Stan Ridgway brings real 'Spirit of the 80's' to concert


Mon, Jul 27th 2015 03:00 pm

Artist to headline Lewiston event Aug. 7

By Colleen Low Larkin

Special to NFP

The musical sounds of the '80s have been reimagined in recent years by a number of popular artists - some of whom weren't born or were just a few years old in the Ronald Reagan-Vanna White-Rubik's Cube decade.

Do they like this music? Maybe. Are they sampling it because it's trendy and they can sell more records? Probably.

Stan Ridgway would say that homage is ironic, given that, "The 80s music pulled in imagination and creativity. It was eclectic," he said. "It was an attitude of 'Hey, I'm here! I'm going to make something.' It was the idea of starting something on your own, not to be part of a machine. We were all doing something different."

Ridgway will bring that idea of originality - plus his unique voice and sounds - to Academy Park in Lewiston Friday, Aug. 7. He will headline the first night of the Spirit of the 80's weekend.

"I like to play different kinds of music," he said. Ridgway offers a mixture of genres in his songs. The classic "Camouflage" is reminiscent of an old Western theme, while his latest release, "Mr. Trouble," evokes images of the bayou. "It's good to be different in an age where everything has been so sliced and diced."

A captivating storyteller, Ridgway himself found inspiration in the world that surrounded him during his formative years in the 1960s. In particular, the artist cited Rod Sterling's "The Twilight Zone" as introducing him to the idea of an encapsulated story told in a finite period.

"They were little morality plays," Ridgway said. "They were dark, yet entertaining. They kind of informed me of what storytelling could be."

This influence is notable in one of Rigdway's 1986 releases, "Drive, She Said," which weaves a tale of a mysterious taxi ride from the driver's point of view.

"Songs were stories back then," Ridgway said. "The Beach Boys' 'Surfin' U.S.A.' painted a picture in my mind. Songs became like small films to me, with a beginning, middle and end."

Ridgway said the music of the '80s was different, because the time was different. "A lot of discoveries and friendships were made over the arts," he said. "Ideas were exchanged between people, face-to-face, not like today where everyone Googles it. Today we are living in the science fiction age. Is it really as it appears?"

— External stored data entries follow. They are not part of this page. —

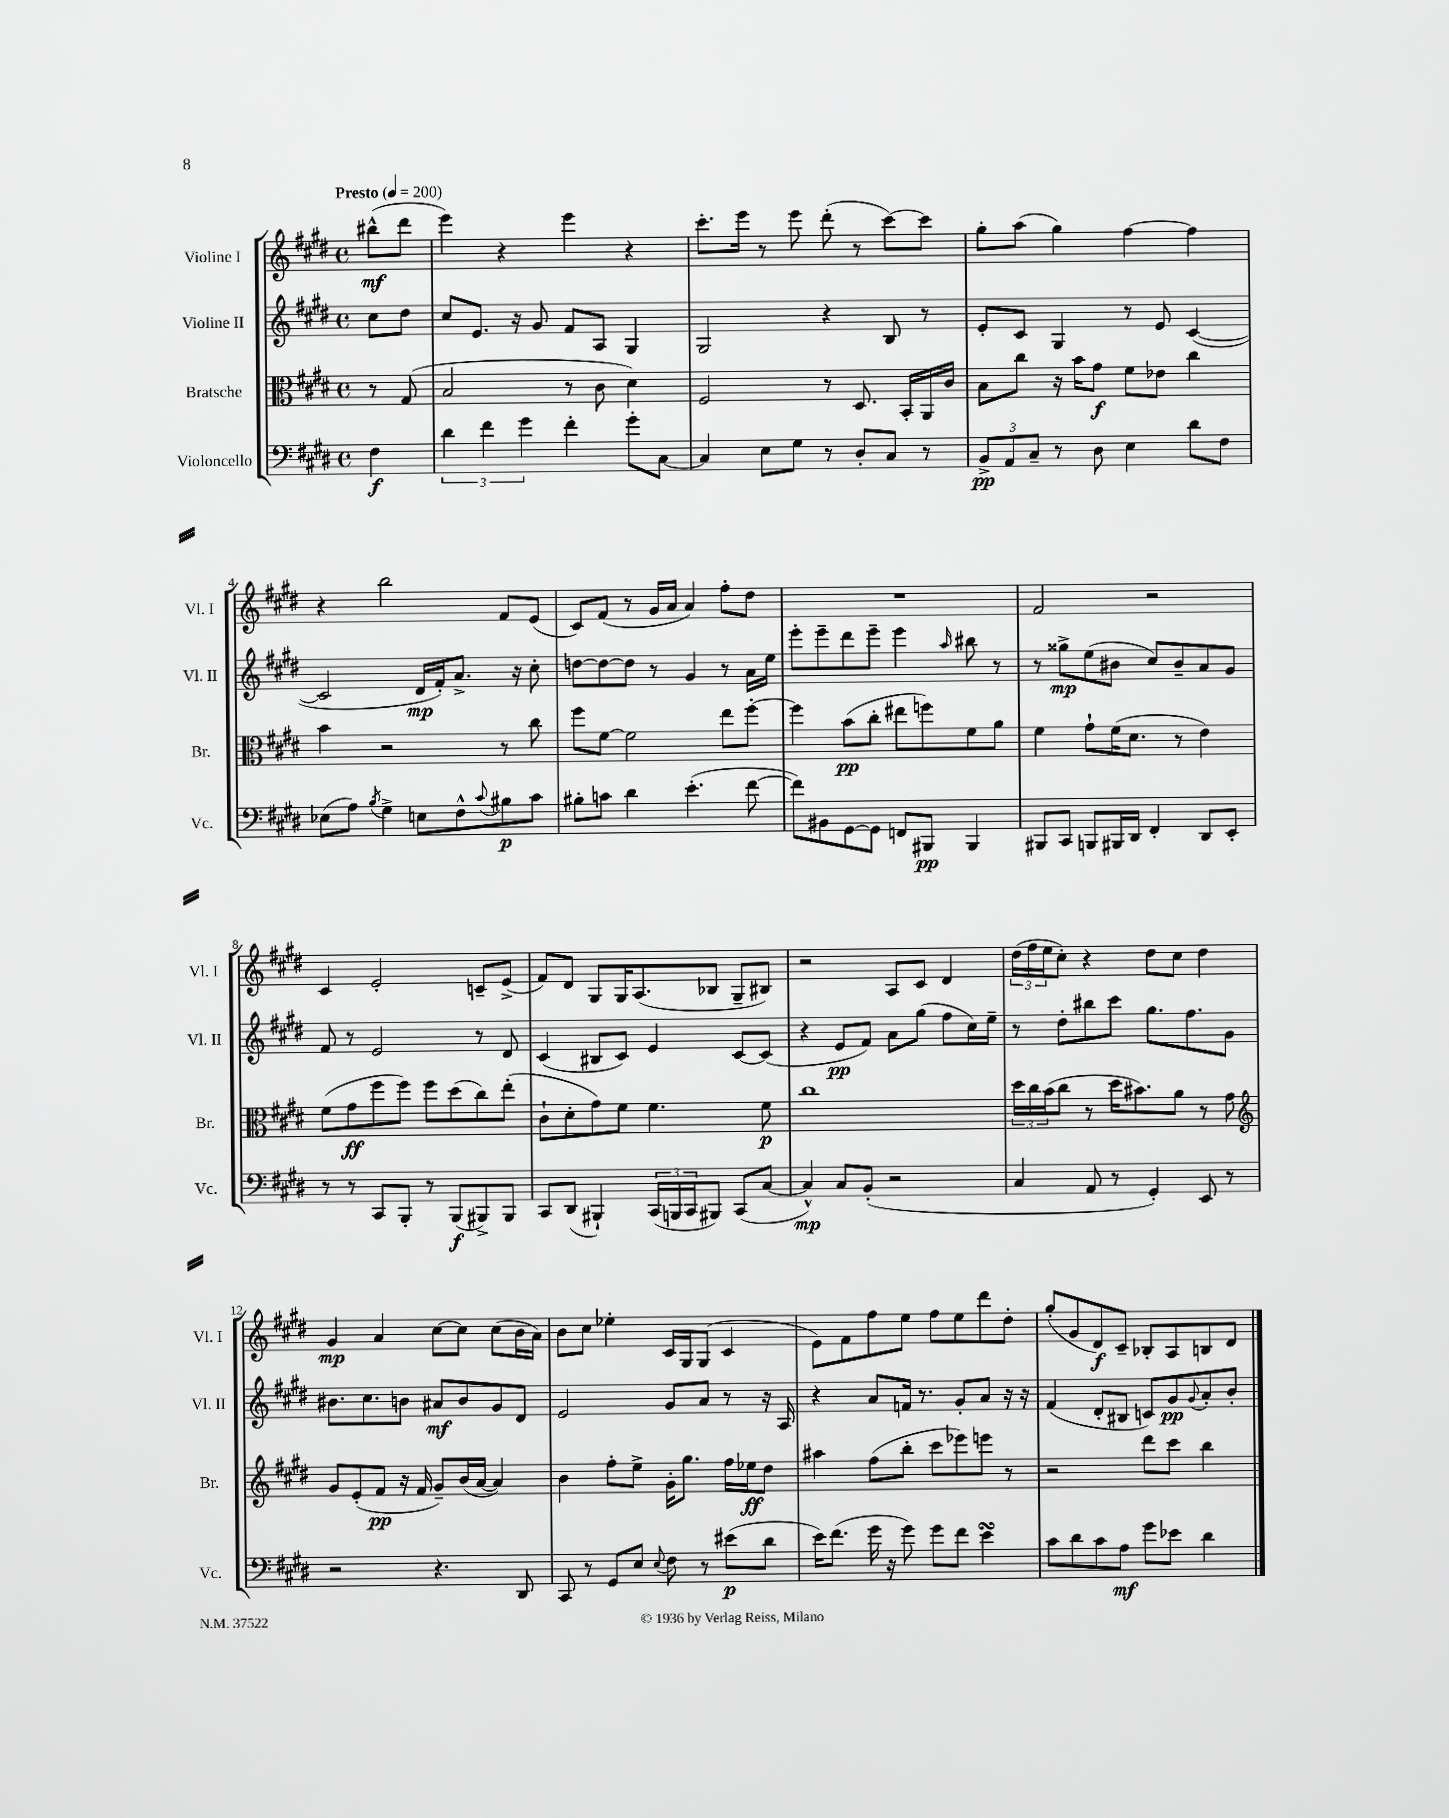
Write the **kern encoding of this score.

**kern	**kern	**kern	**kern
*staff4	*staff3	*staff2	*staff1
*clefF4	*clefC3	*clefG2	*clefG2
*k[f#c#g#d#]	*k[f#c#g#d#]	*k[f#c#g#d#]	*k[f#c#g#d#]
*M4/4	*M4/4	*M4/4	*M4/4
*met(c)	*met(c)	*met(c)	*met(c)
*MM200	*MM200	*MM200	*MM200
4F#\	8r	8cc#\L	(8bb#^^\L
.	(8G#/	8dd#\J	8ddd#\J
=	=	=	=
6d#\	2B/	8cc#/L	4eee\)
.	.	8.e/J	.
6f#\	.	.	.
.	.	.	4r
.	.	16r	.
6g#\	.	.	.
.	.	8g#/	.
4f#'\	8r	8f#/L	4eee\
.	8c#\	8A/J	.
8g#'\L	4d#\)	4G#/	4r
[8C#\J	.	.	.
=	=	=	=
4C#/]	2F#/	2G#/	8.ccc#'\L
.	.	.	16eee\Jk
8E\L	.	.	8r
8G#\J	.	.	8eee\
8r	8r	4r	(8ddd#'\
8D#'/L	8.D#/	.	8r
8C#/J	.	8B/	[8ccc#\L)
.	16BB'/LL	.	.
8r	16AA/	8r	8ccc#\]J
.	16c#/JJ	.	.
=	=	=	=
12BB^/L	8B\L	8e'/L	8gg#'\L
12AA/	.	.	.
.	8cc#\J	8c#/J	(8aa\J
12C#~/J	.	.	.
8r	16r	4G#/	4gg#\)
.	16b\LK	.	.
8D#\	8g#\J	.	.
4E\	8f#\L	8r	[4ff#\
.	8e-\J	8e/	.
8d#\L	4cc#\	([4c#/	4ff#\]
8F#\J	.	.	.
=	=	=	=
(8E-\L	4b\	2c#/]	4r
8A\J)	.	.	.
8qB/	.	.	.
4G#^\	2r	.	2bb\
8E\L	.	16d#/LL	.
.	.	16f#'/J)	.
8F#^^\	.	8.a^/J	.
8qqc#/	.	.	.
8B#\	8r	.	8f#/L
.	.	16r	.
8c#\J	8cc#\	8cc#'\	(8e/J
=	=	=	=
8B#'\L	8ff#\L	[8dd\L	8c#/L)
8c\J	[8f#\J	8dd\_	(8f#/J
4d#\	2f#\]	8dd\]J	8r
.	.	8r	16g#/LL
.	.	.	16a/JJ
(4.e'\	.	4g#/	4a/)
.	8ee\L	8r	8ff#'\L
[8f#\	[8ff#'\J	16a\LL	8dd#\J
.	.	16ee\JJ	.
=	=	=	=
8f#\]L)	4ff#\]	8eee'\L	1r
8BB#\	.	8eee~\	.
[8GG#\	(8b\L	8ddd#\	.
8GG#\]J	8cc#'\J	8eee~\J	.
8FF/L	8ee#\L	4eee\	.
8BBB#/J	8ff\)	.	.
.	.	16qqaa/	.
4BBB#/	8f#\	8bb#\	.
.	8a\J	8r	.
=	=	=	=
8BBB#/L	4f#\	8r	2f#/
8CC#/J	.	8gg##^\L	.
8BBB/L	8g#`\L	(8ee\	.
16BBB#/L	(16f#\K	8b#\J	.
16DD#/JJ	8.d#\J	.	.
4FF#'/	.	8cc#/L)	2r
.	8r	8b#~/	.
8DD#/L	4e\)	8a/	.
8EE'/J	.	8g#/J	.
=	=	=	=
8r	(8f#\L	8f#/	4c#/
8r	8g#\	8r	.
8CC#/L	8ff#\	2e/	2e'/
8BBB'/J	8ff#\J)	.	.
8r	8ff#\L	.	.
(8BBB/L	(8dd#\	.	.
8BBB#^/)	8cc#\)	8r	8c~/L
8BBB#/J	(8ee'\J	8d#/	(8e^/J
=	=	=	=
8CC#/L	8c#`\L	(4c#/	8f#/L)
(8DD#/J	8d#'\	.	8d#/J
4BBB#`/)	8g#\)	8B#/L	8G#/L
.	8f#\J	8c#/J)	16G#/K
.	.	.	(8.A/
(24CC#/LL	4.f#\	4e/	.
24BBB/	.	.	.
24CC#/J	.	.	.
8BBB#/J)	.	.	8B-/J
(8CC#/L	.	[8c#/L	8G#~/L
[8C#/J	8f#\	(8c#/]J	8B#/J)
=	=	=	=
4C#^^/])	1cc#	4r	2r
8C#/L	.	8e/L	.
(8BB'/J	.	8f#/J)	.
2r	.	8a\L	8A/L
.	.	(8gg#\J	8c#/J
.	.	8ff#\L	4d#/
.	.	16cc#\L)	.
.	.	16ee~\JJ	.
=	=	=	=
4C#/	24dd#\LL	8r	(24dd#\LL
.	24cc#\	.	24ff#\
.	(24b\J	.	24ee\J
.	8cc#\J	8dd#'\L	8cc#'\J)
8AA/	8r	8bb#\	4r
8r	16dd#\LK	8ccc#\J	.
.	8.b#\)	.	.
4GG#'/)	.	8.gg#\L	8dd#\L
.	8a\J	.	8cc#\J
.	.	8.ff#\	.
8EE/	8r	.	4dd#\
8r	8g#\	8g#\J	.
=	=	=	=
*	*clefG2	*	*
2r	8g#/L	8.b#\L	4g#/
.	(8e'/	.	.
.	.	8.cc#\	.
.	8f#/J	.	4a/
.	16r	8b\J	.
.	16f#/	.	.
4.r	8g#~/L)	8a#/L	[8cc#\L
.	(16b/L	8b/	8cc#\]J
.	[16a/JJ	.	.
.	4a/])	8g#/	(8cc#\L
8DD#/	.	8d#/J	16b\L
.	.	.	16a\JJ)
=	=	=	=
8CC#/	4b\	2e/	8b\L
8r	.	.	8cc#\J
8GG#/L	8ff#'\L	.	4ee-'\
8E/J	8ee^\J	.	.
8qqE/	.	.	.
8F#\	16g#'\LK	8g#/L	16c#/LL
.	8.gg#\J	.	16G#/J
8r	.	8a/J	(8G#/J
(8e#\L	16ff#\LL	8r	4c#/
.	16ee-\J	.	.
8d#\J	8dd#\J	16r	.
.	.	16A/	.
=	=	=	=
16e\LK)	4aa#\	4r	8e\L)
(8.f#\J	.	.	.
.	.	.	8f#\
16g#\	(8ff#\L	8a/L	8ff#\
16r	.	.	.
8g#\)	8bb'\J	16f/Jk	8ee\J
.	.	8.r	.
8g#\L	8ccc#\L	.	8ff#\L
8f#\J	8eee-\)	8g#'/L	8ee\
4e\	8eee\J	8a/J	8ddd#\
.	8r	16r	8dd#'\J
.	.	16r	.
=	=	=	=
8c#\L	2r	(4f#/	(8gg#'/L
8d#\	.	.	8g#/
8c#\	.	8d#'/L	8d#/)
8A\J	.	8B#/J	8c#~/J
8g#\L	8ddd#\L	8c/L)	8B-'/L
8e-\J	8ccc#\J	8g#/	8A/
.	.	8qqg#/	.
4d#\	4bb\	8a'/	8B/
.	.	8b'/J	8d#/J
==	==	==	==
*-	*-	*-	*-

"Now, there's a string of information that's broken (with music)," Ridgway said, describing the music industry's current focus on marketing and algorithms. "We used to look at the back of album covers to see who were the team of people behind the recording and map them to other things they had done. This is how we discovered things. We were determined to understand who was part of this village of music."

While music creation in the 21st century may be approached differently, it hasn't impacted Ridgway's popularity. The former Wall of Voodoo frontman continues to tour, returning again to the East Coast after a brief absence.

In Lewiston, fans can expect to hear a collection of songs from Ridgway's 35-year music career, including some tunes from his pre-solo years.

"Every song is part of a symphony," he said. "I like them all." What he'll play at any given performance is unpredictable, though. "I like to freshen it up."

As for music of yesterday and today, Ridgway's sage advice is "If you have an imagination, use it! People don't stop creating."

Ridgway will take to the stage at 9 p.m. Tickets for the concert ($15) are available at www.thespiritoftheeighties.com.

Ridgway's latest album, "Mr. Trouble," can be purchased on his website, www.stanridgway.com.